(Task) Duplicate the passage of the financial results discussion starting at "Cost of Revenues and" and ending at "variable operating costs.".

(Reading text)
* * *
Cost of Revenues and Gross Margin
Cost of revenues decreased $9.6 million, or 21%, from $46.2 million in the three months ended September 30, 2011 to $36.5 million in the three months ended September 30, 2012, primarily due to decreased revenues and to a lesser extent, changes in product mix. Gross margin decreased from 42% in the three months ended September 30, 2011 to 41% in the three months ended September 30, 2012, reflecting an increase in variable operating costs.
Operating Expenses
Research and Development
Research and development expenses increased $1.3 million, or 40%, from $3.4 million in the three months ended September 30, 2011 to $4.7 million in the three months ended September 30, 2012. As a percentage of revenues, research and development expenses increased from 4% in the three months ended September 30, 2011 to 8% in the three months ended September 30, 2012. The increase in research and development expenses in absolute dollars was due to increases in headcount as we broadened our research and development activities to new product areas. As a percentage of revenues, research and development expenses increased primarily due to our overall decrease in revenues. Over time, we expect our research and development costs to increase in absolute dollars as we continue making significant investments in developing new products and developing new versions of our existing products.
Sales, General and Administrative
Sales, general and administrative expenses increased $2.4 million, or 111%, from $2.1 million in the three months ended September 30, 2011 to $4.5 million in the three months ended September 30, 2012. As a percentage of revenues, sales, general and administrative expenses increased from 3% in the three months ended September 30, 2011 to 7% in the three months ended September 30, 2012. Sales, general and administrative expenses increased due largely to increased legal expenses associated with our anti-counterfeiting litigation, increased marketing and tradeshow activity and bad debt expense. As a percentage of revenues sales, general and administrative expenses increased primarily due to our overall revenue decrease in revenues. Over time, we expect our sales, general and administrative expenses to increase in absolute dollars due to continued efforts to protect our intellectual property and growth in headcount to support our business and operations.
Interest Expense and Other, Net
Interest expense and other, net was $86,000 for the three months ended September 30, 2012, representing an increase of $548,000 from $634,000 for the three months ended September 30, 2011. During the three months ended September 30, 2011, we incurred interest expense on our convertible subordinated promissory notes issued as part of the repurchase of Series A convertible preferred stock from entities affiliated with Summit Partners, L.P. in July 2011. The convertible subordinated promissory notes were repaid in full in October 2011.
* * *
(Stored items)
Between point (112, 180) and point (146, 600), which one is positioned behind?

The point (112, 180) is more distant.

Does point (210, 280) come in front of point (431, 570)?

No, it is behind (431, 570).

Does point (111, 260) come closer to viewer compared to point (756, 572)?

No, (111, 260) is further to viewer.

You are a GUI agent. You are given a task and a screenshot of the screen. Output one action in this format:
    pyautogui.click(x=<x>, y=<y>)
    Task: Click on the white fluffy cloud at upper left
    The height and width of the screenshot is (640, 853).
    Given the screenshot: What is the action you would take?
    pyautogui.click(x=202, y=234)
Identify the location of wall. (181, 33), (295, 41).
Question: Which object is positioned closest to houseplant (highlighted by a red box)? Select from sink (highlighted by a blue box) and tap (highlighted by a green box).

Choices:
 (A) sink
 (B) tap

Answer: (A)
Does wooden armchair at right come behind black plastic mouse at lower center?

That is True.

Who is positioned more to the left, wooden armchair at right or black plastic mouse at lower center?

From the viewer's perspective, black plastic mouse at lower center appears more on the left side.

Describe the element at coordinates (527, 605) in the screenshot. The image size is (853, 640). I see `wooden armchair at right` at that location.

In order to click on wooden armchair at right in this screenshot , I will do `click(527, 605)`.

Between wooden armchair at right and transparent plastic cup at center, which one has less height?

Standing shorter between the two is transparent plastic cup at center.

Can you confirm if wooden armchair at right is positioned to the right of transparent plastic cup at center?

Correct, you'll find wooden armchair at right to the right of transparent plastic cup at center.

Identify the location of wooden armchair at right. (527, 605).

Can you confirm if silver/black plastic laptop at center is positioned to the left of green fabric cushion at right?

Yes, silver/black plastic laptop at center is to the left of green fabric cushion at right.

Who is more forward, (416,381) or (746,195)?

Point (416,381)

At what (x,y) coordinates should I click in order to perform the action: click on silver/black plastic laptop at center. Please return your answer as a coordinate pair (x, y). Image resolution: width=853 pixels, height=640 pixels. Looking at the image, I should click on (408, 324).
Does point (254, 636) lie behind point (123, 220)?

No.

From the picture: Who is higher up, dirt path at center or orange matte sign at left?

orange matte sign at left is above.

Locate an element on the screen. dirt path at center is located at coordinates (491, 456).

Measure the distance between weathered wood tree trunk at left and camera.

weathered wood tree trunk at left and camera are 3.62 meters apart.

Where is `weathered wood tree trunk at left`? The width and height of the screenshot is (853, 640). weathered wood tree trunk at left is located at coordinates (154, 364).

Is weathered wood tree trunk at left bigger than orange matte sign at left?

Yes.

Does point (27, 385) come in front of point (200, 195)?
* * *
(Response area)
Cost of Revenues and Gross Margin
Cost of revenues decreased $9.6 million, or 21%, from $46.2 million in the three months ended September 30, 2011 to $36.5 million in the three months ended September 30, 2012, primarily due to decreased revenues and to a lesser extent, changes in product mix. Gross margin decreased from 42% in the three months ended September 30, 2011 to 41% in the three months ended September 30, 2012, reflecting an increase in variable operating costs.